Elle écrit notamment : "J'ai quasiment toujours détesté mon corps. Je le méprisais, il me répugnait, j'éprouvais du ressentiment envers lui. Je voulais tellement qu'il change, qu'il soit plus petit, plus fin... moins gros. J'ai usé et abusé de lui. Je lui ai fait porter le chapeau pour beaucoup de choses. J'ai eu terriblement honte de sa manière de trembler, de ses fossettes, comme si tout ça définissait qui je suis. J'ai récemment vu passer une image sur Internet qui disait : 'posez sur les photos avec vos enfants car lorsque vous ne serez plus là, les photos sont tout ce qu'ils garderont de vous'. Et cette phrase a réveillé quelque chose en moi. J'ai toujours évité les photos car je ne supporte pas de me voir.
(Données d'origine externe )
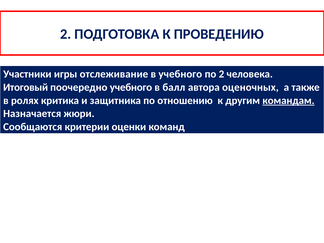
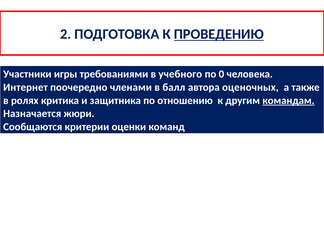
ПРОВЕДЕНИЮ underline: none -> present
отслеживание: отслеживание -> требованиями
по 2: 2 -> 0
Итоговый: Итоговый -> Интернет
поочередно учебного: учебного -> членами
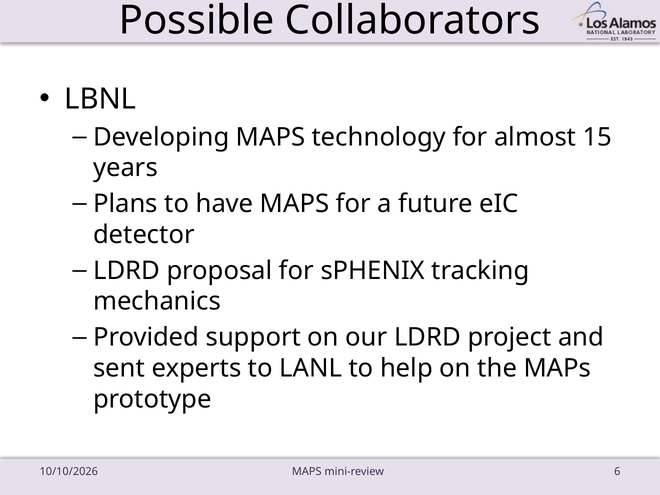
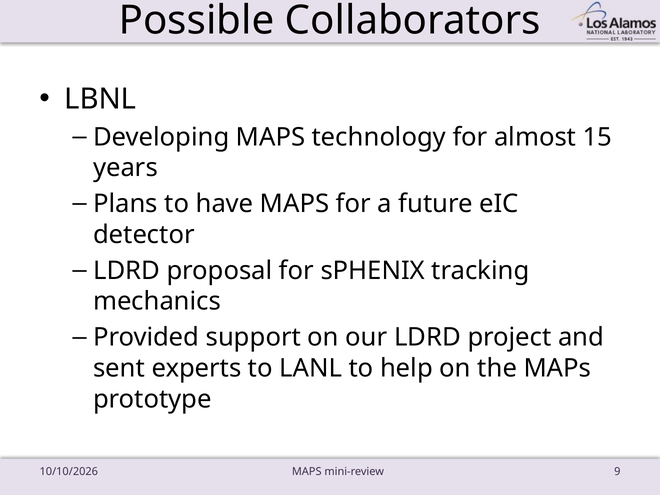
6: 6 -> 9
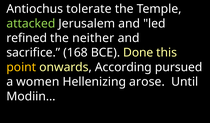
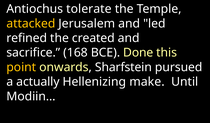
attacked colour: light green -> yellow
neither: neither -> created
According: According -> Sharfstein
women: women -> actually
arose: arose -> make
Mais c'est terminé tout ça ! La vérité c'est que j'en ai assez d'avoir honte de mon corps. Il n'a rien fait d'autre que de me supporter pendant 41 ans".
Le message de Kirsten Bosly est peut-être une petite goutte d'eau dans un océan de photos filtrées et retouchées, mais elle démontre à quel point les femmes sont encore trop nombreuses à s'enfermer elles-mêmes dans des carcans. Soumises perpétuellement à des injonctions autour de leur physique, elles ont donc appris à dire "merde" aux diktats en utilisant un outil ultra porteur : le réseau social. C'est par exemple sur Instagram que la mouvance body positive est née et que des mannequins plus size ont réussi à imposer une autre idée du corps féminin. Si la plateforme (tout comme Facebook) est toujours aussi frileuse lorsqu'il s'agit de montrer un bout de sein, elle a en tout cas permis une libération de la parole et des corps. Vitrines irréelles de vies qui n'existent pas vraiment, les réseaux sociaux sont devenus un moyen pour certaines femmes de ne plus être dans la dépendance de l'approbation de l'autre. Un beau pied de nez à l'utilisation première de ces outils.
Avec sa petite photo de famille, Kirsten Bosly s'est délestée d'un poids très personnel et a touché des milliers de personnes. Outre les commentaires d'encouragement, l'Australienne a reçu un nombre importants de messages de femmes lui expliquant se retrouver dans son histoire. Touchée en plein coeur, elle raconte à Today : "J'ai reçu beaucoup de mails de femmes me racontant comment elles doivent se battre chaque jour contre la mauvaise estime qu'elles ont d'elles-mêmes et de leurs corps. Dans ces mails, des gens partagent un peu d'eux avec moi parce que j'ai partagé un peu de moi-même, et cela fait un effet dingue. C'est une leçon d'humilité et je pense que ça a changé ma vie". Une leçon d'humilité pour Kirsten, une photo déculpabilisante et inspirante pour le reste du web.